## AUFGABE
Schreibe die Zeilen vom Anfang der Daten bis einschließlich der Zeile mit „with underline: none -> present“ unverändert ab.

## DIE DATEN
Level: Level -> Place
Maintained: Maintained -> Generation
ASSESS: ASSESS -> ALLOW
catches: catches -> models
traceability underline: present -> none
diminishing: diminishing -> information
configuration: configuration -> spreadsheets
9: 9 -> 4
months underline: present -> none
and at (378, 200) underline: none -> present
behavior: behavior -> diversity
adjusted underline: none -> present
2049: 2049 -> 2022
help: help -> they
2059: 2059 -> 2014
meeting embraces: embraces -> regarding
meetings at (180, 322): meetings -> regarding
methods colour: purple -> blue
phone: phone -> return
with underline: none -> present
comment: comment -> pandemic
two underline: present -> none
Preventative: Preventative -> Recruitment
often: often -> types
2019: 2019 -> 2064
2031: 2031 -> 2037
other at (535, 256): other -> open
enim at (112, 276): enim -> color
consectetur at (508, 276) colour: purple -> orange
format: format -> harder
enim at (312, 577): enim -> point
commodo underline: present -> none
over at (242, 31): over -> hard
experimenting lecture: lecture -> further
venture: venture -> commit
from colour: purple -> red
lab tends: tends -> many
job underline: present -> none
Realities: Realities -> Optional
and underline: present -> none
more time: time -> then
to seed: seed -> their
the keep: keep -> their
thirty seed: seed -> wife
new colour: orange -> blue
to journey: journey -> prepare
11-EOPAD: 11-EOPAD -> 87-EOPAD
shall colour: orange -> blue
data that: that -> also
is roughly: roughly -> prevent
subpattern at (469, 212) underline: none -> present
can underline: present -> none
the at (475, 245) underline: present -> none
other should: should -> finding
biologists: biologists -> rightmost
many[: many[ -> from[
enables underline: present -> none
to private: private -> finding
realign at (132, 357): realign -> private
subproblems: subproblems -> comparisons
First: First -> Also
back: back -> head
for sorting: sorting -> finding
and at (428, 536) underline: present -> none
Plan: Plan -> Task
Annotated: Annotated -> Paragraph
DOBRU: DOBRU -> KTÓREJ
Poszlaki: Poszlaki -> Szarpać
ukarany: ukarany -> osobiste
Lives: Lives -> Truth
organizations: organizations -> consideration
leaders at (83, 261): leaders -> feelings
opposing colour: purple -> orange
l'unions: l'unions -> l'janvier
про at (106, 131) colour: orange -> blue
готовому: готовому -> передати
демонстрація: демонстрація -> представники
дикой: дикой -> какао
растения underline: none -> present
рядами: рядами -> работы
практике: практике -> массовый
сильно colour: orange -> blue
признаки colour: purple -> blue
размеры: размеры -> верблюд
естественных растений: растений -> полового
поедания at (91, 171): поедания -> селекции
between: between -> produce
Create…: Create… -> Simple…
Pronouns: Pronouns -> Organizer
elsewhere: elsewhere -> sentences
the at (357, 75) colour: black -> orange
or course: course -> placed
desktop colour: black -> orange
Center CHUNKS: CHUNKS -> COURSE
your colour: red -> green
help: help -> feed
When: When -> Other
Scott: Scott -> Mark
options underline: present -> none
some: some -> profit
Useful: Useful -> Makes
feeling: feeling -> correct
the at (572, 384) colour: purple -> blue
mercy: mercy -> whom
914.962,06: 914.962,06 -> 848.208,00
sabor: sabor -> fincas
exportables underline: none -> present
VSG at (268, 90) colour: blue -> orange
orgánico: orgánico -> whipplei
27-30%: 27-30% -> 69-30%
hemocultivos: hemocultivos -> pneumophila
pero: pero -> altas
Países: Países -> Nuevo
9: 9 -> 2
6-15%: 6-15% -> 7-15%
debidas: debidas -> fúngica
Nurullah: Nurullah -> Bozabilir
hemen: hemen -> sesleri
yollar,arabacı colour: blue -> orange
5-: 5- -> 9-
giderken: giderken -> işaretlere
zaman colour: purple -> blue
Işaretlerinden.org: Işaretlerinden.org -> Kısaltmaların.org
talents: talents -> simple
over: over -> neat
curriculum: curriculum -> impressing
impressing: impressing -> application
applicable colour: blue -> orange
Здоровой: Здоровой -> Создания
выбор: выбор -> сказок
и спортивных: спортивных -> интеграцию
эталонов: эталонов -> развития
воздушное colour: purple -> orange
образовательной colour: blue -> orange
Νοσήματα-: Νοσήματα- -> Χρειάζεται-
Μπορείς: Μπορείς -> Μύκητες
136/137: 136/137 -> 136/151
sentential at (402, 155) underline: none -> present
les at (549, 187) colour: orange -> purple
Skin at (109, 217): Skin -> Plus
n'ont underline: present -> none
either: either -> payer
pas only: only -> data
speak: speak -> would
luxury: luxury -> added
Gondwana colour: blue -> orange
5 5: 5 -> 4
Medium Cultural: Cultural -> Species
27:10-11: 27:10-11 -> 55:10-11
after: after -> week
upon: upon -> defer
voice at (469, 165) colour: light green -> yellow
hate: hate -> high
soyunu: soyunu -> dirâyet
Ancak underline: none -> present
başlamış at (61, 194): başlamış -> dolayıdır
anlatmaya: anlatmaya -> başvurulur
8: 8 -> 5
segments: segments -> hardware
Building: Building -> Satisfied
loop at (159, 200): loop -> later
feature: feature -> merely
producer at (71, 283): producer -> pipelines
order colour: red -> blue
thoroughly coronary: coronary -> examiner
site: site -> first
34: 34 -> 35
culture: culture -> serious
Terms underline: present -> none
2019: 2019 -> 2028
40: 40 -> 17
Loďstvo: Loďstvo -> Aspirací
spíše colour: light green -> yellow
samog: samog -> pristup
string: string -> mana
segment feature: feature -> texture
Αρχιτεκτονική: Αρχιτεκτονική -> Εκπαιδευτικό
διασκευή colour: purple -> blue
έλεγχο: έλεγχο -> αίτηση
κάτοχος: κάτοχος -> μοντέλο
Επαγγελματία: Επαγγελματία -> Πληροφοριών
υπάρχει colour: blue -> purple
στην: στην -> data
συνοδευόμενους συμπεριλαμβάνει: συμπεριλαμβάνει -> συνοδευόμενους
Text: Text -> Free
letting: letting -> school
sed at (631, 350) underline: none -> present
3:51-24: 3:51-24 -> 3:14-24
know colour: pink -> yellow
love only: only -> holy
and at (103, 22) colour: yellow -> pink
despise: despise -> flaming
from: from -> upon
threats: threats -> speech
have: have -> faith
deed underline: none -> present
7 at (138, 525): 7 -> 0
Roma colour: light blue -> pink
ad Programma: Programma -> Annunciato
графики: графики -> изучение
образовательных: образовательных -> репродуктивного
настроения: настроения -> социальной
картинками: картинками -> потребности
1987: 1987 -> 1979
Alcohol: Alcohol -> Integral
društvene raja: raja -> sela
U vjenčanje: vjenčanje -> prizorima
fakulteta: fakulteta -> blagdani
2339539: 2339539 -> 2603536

## LÖSUNG
Level: Level -> Place
Maintained: Maintained -> Generation
ASSESS: ASSESS -> ALLOW
catches: catches -> models
traceability underline: present -> none
diminishing: diminishing -> information
configuration: configuration -> spreadsheets
9: 9 -> 4
months underline: present -> none
and at (378, 200) underline: none -> present
behavior: behavior -> diversity
adjusted underline: none -> present
2049: 2049 -> 2022
help: help -> they
2059: 2059 -> 2014
meeting embraces: embraces -> regarding
meetings at (180, 322): meetings -> regarding
methods colour: purple -> blue
phone: phone -> return
with underline: none -> present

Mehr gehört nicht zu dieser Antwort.